> _EXERCISE PROMPT_: Only lines with the string "CROSS" should be returned from the data below.

> _RECORDS SHOWN_:
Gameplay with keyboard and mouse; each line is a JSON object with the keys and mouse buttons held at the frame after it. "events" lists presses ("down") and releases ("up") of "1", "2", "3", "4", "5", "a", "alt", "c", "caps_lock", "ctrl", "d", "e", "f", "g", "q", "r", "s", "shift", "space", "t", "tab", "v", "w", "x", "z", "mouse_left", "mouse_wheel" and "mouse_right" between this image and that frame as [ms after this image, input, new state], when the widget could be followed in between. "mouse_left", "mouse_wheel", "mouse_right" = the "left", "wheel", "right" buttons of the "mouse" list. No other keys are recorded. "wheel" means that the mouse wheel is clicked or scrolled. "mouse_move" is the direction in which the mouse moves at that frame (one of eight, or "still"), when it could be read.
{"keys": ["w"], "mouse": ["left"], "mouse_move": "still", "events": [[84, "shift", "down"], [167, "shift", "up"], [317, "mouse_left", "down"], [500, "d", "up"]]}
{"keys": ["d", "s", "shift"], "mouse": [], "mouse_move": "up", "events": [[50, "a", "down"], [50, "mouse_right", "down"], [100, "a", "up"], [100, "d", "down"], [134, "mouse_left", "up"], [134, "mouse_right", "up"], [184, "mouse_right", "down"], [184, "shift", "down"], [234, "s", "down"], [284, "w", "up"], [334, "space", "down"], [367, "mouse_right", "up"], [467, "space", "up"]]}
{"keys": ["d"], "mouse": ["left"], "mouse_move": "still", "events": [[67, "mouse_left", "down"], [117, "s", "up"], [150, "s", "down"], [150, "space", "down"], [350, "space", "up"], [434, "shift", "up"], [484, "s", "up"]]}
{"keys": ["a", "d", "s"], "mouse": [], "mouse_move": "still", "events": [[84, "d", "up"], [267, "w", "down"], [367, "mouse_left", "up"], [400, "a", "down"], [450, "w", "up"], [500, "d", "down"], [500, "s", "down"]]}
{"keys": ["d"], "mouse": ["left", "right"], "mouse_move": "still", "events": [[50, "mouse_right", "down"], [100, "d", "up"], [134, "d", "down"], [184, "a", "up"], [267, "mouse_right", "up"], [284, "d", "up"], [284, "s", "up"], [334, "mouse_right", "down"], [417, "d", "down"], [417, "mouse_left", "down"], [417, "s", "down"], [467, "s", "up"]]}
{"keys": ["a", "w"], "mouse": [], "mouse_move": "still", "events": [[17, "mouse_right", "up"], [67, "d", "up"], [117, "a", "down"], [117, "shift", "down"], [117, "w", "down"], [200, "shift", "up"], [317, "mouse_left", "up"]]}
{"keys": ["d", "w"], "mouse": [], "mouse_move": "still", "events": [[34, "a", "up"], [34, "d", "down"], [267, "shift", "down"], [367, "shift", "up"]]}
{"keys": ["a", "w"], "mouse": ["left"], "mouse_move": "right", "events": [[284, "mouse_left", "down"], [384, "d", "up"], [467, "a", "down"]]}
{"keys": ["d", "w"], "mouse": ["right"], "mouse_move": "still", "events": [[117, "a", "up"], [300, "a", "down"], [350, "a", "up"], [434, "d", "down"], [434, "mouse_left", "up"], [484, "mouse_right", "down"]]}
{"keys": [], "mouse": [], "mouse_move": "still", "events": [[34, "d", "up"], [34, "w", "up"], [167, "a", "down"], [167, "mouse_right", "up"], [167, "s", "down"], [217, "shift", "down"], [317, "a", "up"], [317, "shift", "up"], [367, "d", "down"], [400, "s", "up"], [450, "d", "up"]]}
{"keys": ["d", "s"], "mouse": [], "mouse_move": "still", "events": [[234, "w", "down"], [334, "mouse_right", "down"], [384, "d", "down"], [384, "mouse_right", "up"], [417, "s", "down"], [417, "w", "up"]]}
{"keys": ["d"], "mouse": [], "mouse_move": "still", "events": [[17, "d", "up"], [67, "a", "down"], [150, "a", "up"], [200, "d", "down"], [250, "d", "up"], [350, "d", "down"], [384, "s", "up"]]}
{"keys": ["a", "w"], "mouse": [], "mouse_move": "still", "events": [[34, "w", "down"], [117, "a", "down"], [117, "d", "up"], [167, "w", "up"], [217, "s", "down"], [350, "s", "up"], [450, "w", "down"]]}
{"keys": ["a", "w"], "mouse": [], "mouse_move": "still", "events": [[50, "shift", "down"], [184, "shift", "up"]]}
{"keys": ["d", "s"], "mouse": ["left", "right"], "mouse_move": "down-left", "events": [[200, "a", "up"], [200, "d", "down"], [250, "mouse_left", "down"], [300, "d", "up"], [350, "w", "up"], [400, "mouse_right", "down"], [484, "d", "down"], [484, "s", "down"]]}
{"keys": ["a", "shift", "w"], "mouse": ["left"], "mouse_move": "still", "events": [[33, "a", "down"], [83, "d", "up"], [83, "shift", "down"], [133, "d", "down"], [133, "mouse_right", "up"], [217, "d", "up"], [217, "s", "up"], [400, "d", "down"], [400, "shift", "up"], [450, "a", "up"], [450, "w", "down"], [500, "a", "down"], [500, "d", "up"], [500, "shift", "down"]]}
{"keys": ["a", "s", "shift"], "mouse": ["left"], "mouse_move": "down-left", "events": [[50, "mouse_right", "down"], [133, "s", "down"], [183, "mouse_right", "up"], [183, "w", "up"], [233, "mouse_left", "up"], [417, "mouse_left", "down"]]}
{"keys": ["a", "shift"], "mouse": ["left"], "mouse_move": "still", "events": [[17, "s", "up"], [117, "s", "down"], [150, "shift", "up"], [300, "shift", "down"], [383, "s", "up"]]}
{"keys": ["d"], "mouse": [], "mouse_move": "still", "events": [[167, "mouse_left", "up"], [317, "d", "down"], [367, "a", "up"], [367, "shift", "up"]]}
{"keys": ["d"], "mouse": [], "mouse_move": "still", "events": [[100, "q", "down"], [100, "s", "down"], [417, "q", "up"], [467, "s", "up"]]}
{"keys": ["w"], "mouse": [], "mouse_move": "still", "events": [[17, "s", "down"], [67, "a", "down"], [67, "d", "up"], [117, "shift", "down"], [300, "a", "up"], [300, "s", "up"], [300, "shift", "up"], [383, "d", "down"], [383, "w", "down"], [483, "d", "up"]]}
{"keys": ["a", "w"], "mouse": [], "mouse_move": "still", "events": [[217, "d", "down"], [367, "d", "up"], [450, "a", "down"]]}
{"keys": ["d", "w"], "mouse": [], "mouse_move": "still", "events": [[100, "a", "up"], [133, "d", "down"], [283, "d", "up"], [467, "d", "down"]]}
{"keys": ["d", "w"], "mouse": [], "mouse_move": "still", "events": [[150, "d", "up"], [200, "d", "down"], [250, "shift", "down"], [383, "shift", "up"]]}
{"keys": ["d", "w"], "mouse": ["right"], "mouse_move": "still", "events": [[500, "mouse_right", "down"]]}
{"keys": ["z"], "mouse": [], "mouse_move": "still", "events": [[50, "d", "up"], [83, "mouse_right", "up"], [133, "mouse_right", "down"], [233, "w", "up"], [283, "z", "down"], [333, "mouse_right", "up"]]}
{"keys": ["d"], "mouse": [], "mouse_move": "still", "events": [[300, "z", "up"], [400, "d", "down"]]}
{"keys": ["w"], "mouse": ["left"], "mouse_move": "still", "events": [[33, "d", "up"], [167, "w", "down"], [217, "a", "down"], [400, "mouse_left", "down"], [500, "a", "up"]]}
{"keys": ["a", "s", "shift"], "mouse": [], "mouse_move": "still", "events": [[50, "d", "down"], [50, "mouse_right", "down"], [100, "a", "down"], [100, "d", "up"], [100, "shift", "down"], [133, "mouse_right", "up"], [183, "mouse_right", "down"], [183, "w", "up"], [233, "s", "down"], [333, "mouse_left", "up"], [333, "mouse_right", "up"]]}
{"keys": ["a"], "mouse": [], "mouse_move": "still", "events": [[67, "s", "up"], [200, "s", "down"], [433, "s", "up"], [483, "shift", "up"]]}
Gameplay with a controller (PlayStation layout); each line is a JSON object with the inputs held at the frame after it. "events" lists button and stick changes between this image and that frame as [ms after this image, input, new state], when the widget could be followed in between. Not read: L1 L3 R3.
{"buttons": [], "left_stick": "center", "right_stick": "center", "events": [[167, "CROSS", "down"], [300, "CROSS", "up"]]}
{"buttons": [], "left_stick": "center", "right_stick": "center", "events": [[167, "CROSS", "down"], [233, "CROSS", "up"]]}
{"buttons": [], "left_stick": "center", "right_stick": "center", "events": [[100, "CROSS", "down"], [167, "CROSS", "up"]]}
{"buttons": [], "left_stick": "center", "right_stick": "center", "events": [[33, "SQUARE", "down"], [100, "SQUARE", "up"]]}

> _YOUR RESPONSE_:
{"buttons": [], "left_stick": "center", "right_stick": "center", "events": [[167, "CROSS", "down"], [300, "CROSS", "up"]]}
{"buttons": [], "left_stick": "center", "right_stick": "center", "events": [[167, "CROSS", "down"], [233, "CROSS", "up"]]}
{"buttons": [], "left_stick": "center", "right_stick": "center", "events": [[100, "CROSS", "down"], [167, "CROSS", "up"]]}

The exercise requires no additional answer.